Par Jean-Pierre Rosa
Une émission récente sur les camgirls, ces jeunes filles qui se dénudent devant leur webcam afin d’attirer le client dans des chats privés et payants, suscite un certain trouble et pose quelques questions.
Comment des personnes sensées peuvent-elles payer un aussi étrange et piètre « service » ? Comment des jeunes filles, elles aussi sensées, peuvent-elles se livrer, des heures durant à une activité certes lucrative mais aussi harassante et déstructurante sans craindre pour leur santé mentale ? Comment, hormis l’appât inextinguible du gain, des développeurs informatique et des gestionnaires (tous des hommes, remarquons-le en passant) peuvent-ils se livrer toute honte bue à une activité aussi « sensible » moralement ?
Mais surtout comment qualifier cette relation sexuelle étrange où les corps jamais ne se touchent ? Et comment qualifier la transaction ? Selon que l’on est plus ou moins sensible, plus ou moins prude, on parlera, ou non, de prostitution, (ce que les intéressées récusent avec force).
Peut-être parce que la prostitution désigne, au fond, une relation sexuelle déliée, par l’argent, de son risque majeur : le risque de la rencontre, c’est à dire de l’attachement – comblé ou déçu.
Derrière leurs webcams les contractants, exhibitionnistes et voyeurs, en rajoutent une couche : il ne leur suffit pas d’écarter, par l’argent, tout risque d’attachement, il leur faut aussi écarter le contact physique lui-même ! Une sorte d’hyper défense, d’immunité absolue contre ce danger qui menace toute relation authentiquement humaine : le risque. Quelles infirmités personnelles et sociales supposent et engendrent de telles relations aseptisées !
Doit-on légiférer sur de telles pratiques ? L’indignation y invite mais on est alors aussitôt renvoyé à deux questions : le niveau géographique où doit s’exercer la justice et la qualification du délit. Le niveau géographique n’est pas évident : les camgirls Roumaines visualisées aux Etats-Unis relèvent-elles du droit roumain, américain ou d’une sorte de super droit international ? Quant à la qualification du délit, peut-on retenir l’idée d’une forme, virtuelle, de prostitution ? Mais la prostitution elle-même n’est pas délictueuse partout de la même manière.
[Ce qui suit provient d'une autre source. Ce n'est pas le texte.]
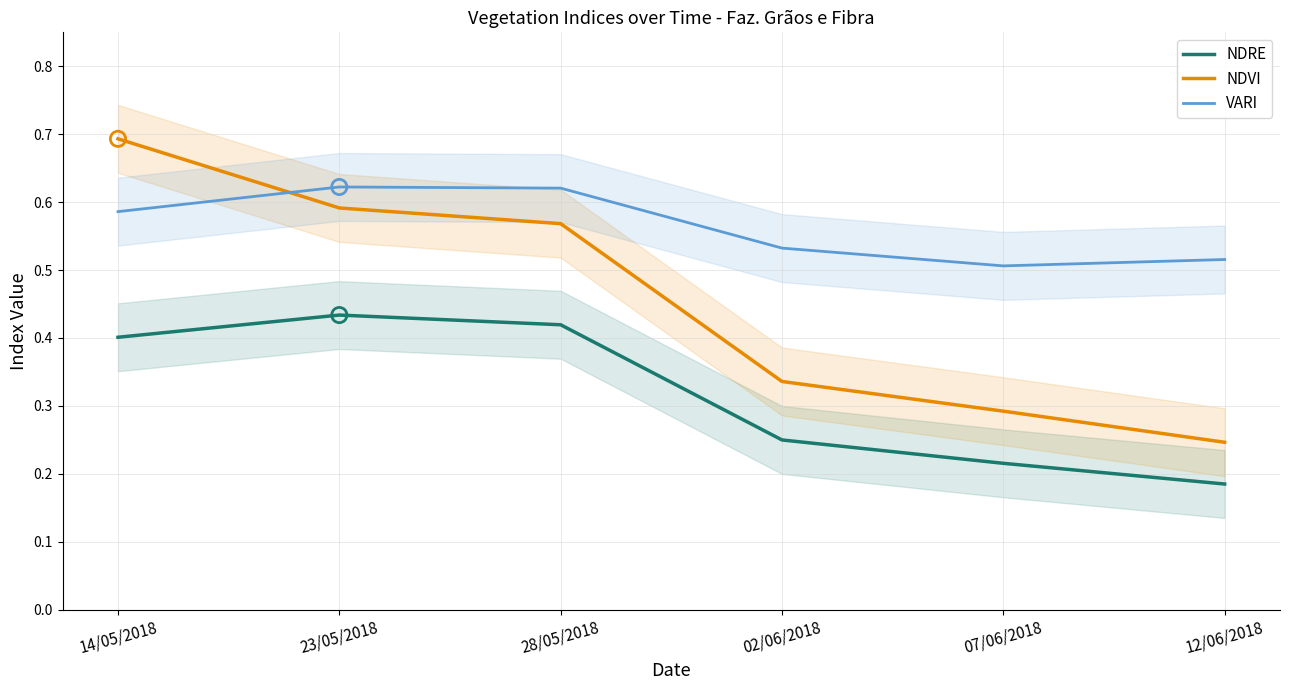

What is the total value across all series at 07/06/2018?

1.0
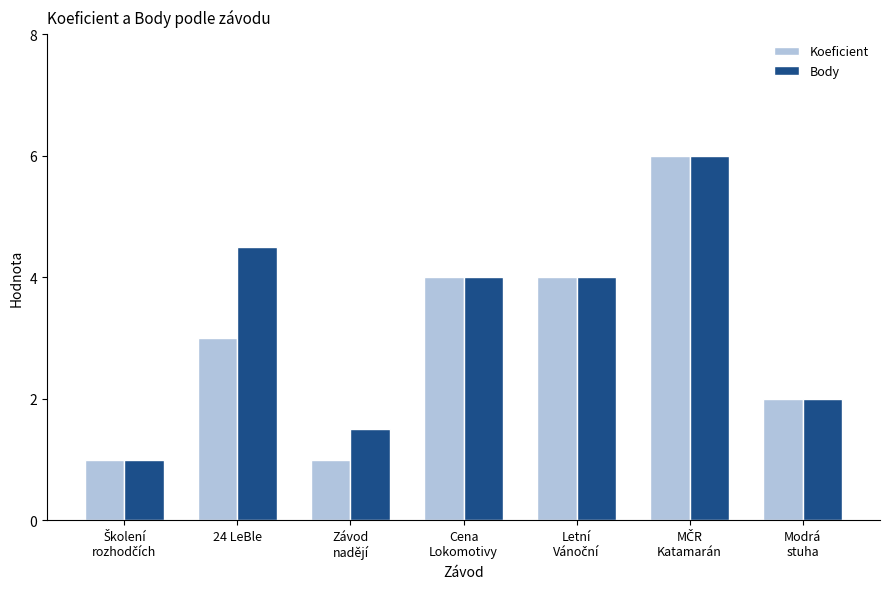

What is the average value of the Koeficient series?

3.0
Bonne nouvelle : la loi sur la prostitution va évoluer en France avec trois idées forces centrales : criminaliser le client, reconnaître aux prostituées le statut de victimes et les aider à la réinsertion.
D’une façon plus globale, ne faut-il pas avancer, sans doute avec prudence mais cependant résolument sur cette idée, soutenue dans un tout autre domaine, celui de la GPA : le corps humain ne peut faire l’objet d’un contrat. Encore faut-il savoir que notre sensibilité très française à l’imperfection du mode de relation établi par le contrat n’est pas partagée par toutes les cultures. Les Anglo-saxons notamment devraient, sur ce point, entrer en dialogue avec la vieille Europe méditérannéenne de façon plus soutenue.